Name : STREAM_DETAIL
Field | Type
-------------------------------------------------------------------------------------------------------
ROWKEY | **STRUCT<asessment_id VARCHAR(STRING), student_id INTEGER, question_id INTEGER> (key)**
assessment_id | VARCHAR(STRING)
institution_id | INTEGER
student_id | INTEGER
question_id | INTEGER
response | VARCHAR(STRING)
My objective is to create the STREAM_DETAIL from the STREAM_SUMMARY.
I tried the below:
CREATE STREAM STREAM_DETAIL WITH (
KAFKA_TOPIC = 'stream_detail'
) AS
SELECT
STRUCT (
`assessment_id` := "assessment_id",
`student_id` := EXPLODE("responses")->"student_id",
`question_id` := EXPLODE("responses")->"question_id"
)
, "assessment_id"
, "institution_id"
, EXPLODE("responses")->"student_id"
, EXPLODE("responses")->"question_id"
, EXPLODE("responses")->"response"
FROM STREAM_SUMMARY
EMIT CHANGES;
While the SELECT query works fine, the CREATE STREAM returned with the following error: "Key missing from projection."
If I add the ROWKEY column in the SELECT clause in the above statement, things work, however, the KEY schema of the resultant STREAM is same as the original SREAM's key. The "Key" schema that I want in the new STREAM is : STRUCT<asessment_id VARCHAR(STRING), student_id INTEGER, question_id INTEGER> (key)
Alternatively, I tried creating the STREAM_DETAIL by hand (using plain CREATE STREAM statement by providing key and value SCHEMA_IDs). Later I tried the INSERT INTO approach...
INSERT INTO STREAM_DETAIL
SELECT ....
FROM STREAM_SUMMARY
EMIT CHANGES;
The errors were the same.
Can you please guide on how can I achieve enriching a STREAM but with a different Key Schema? Note that a new/different Key schema is important for me since I use the underlying topic to be synced to a database via a Kafka sink connector. The sink connector requires the key schema in this way, for me to be able to do an UPSERT.

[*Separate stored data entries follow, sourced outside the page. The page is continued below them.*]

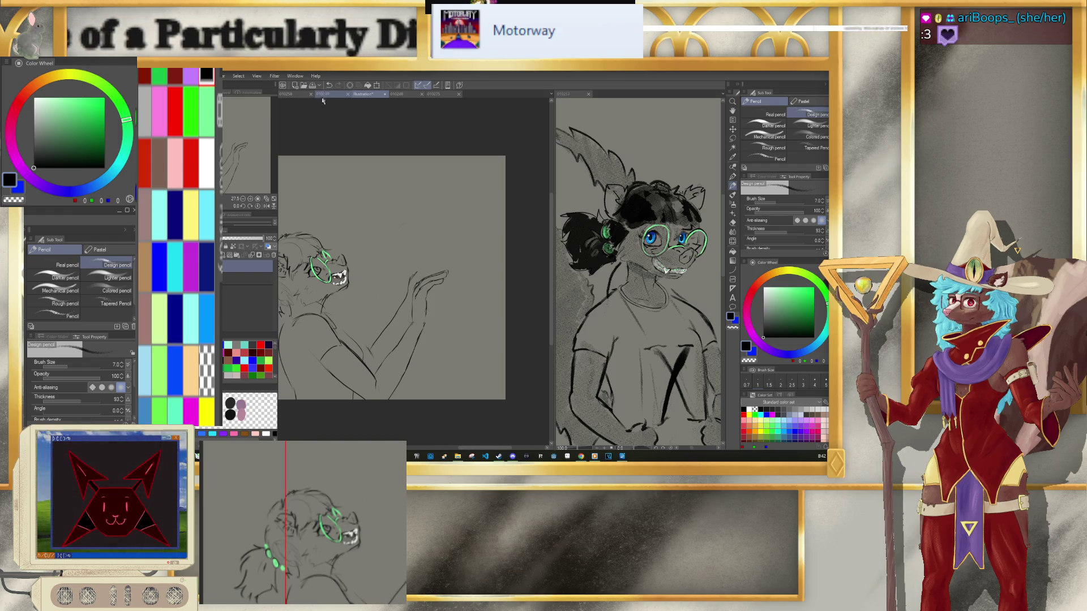
# Step: Dock the horned character sketch in the right pane, then return to the green-glasses figure sketch
pyautogui.click(291, 95)
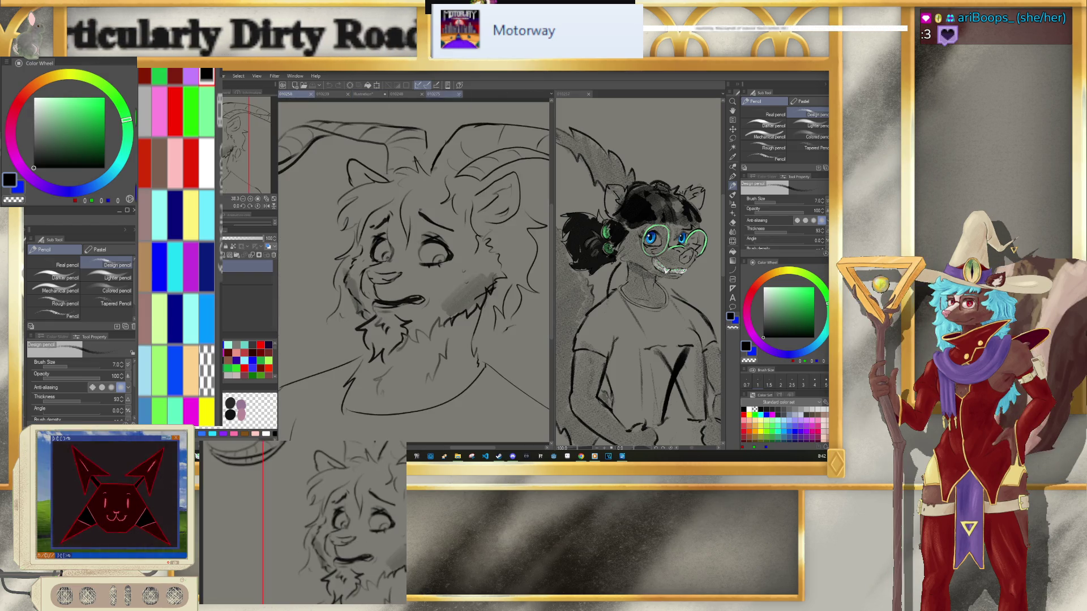
pyautogui.moveTo(291, 95); pyautogui.dragTo(623, 114)
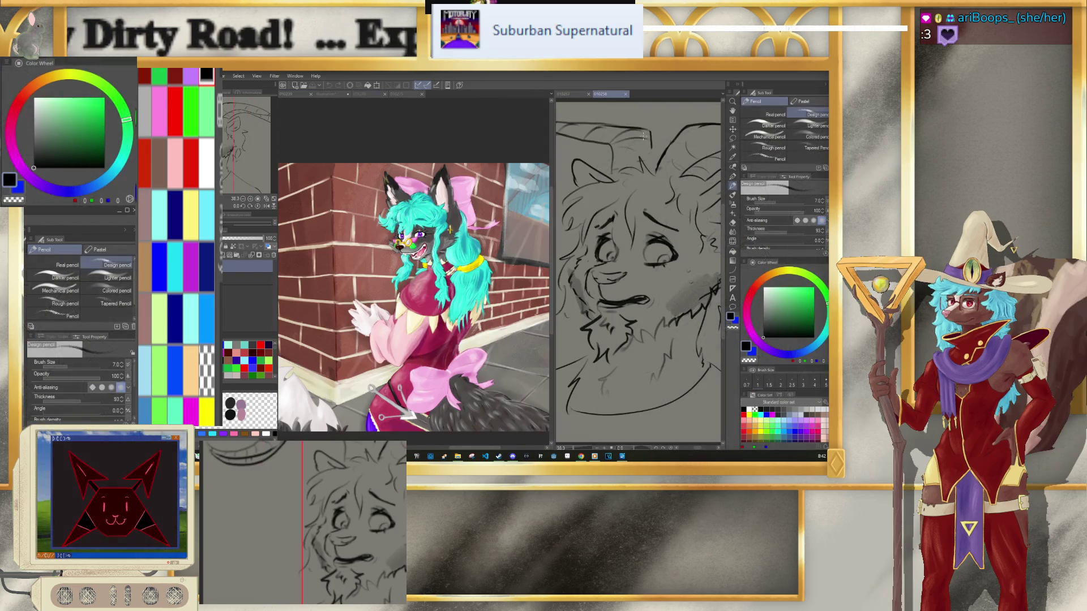
pyautogui.click(331, 94)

I am not able to get past this. Appreciate your help.
You can't change the key of a stream when it is created from another stream.
But there is a different approach to the problem.
What you want is re-key. And to do so you need to use ksqlDB table. Can be solved like -
CREATE STREAM IF NOT EXISTS INTERMEDIATE_STREAM_SUMMARY_FLATTNED AS
SELECT
ROWKEY,
EXPLODE(responses) as response
FROM STREAM_SUMMARY;
CREATE TABLE IF NOT EXISTS STREAM_DETAIL AS -- This also creates a underlying topic
SELECT
ROWKEY -> `assessment_id` as `assessment_id`,
response -> `student_id` as `student_id`,
response -> `question_id` as `question_id`,
LATEST_BY_OFFSET(ROWKEY -> `institution_id`, false) as `institution_id`,
LATEST_BY_OFFSET(response -> `response`, false) as `response`
FROM INTERMEDIATE_STREAM_SUMMARY_FLATTNED
GROUP BY ROWKEY -> `assessment_id`, response -> `student_id`, response -> `question_id`;
Key schema will be STRUCT<asessment_id VARCHAR(STRING), student_id INTEGER, question_id INTEGER>
, you can check schema registry or print the topic to validate that. In ksqlDB describe table will show you flat key, but don't panic.
I have used similar and sync the final topic to database.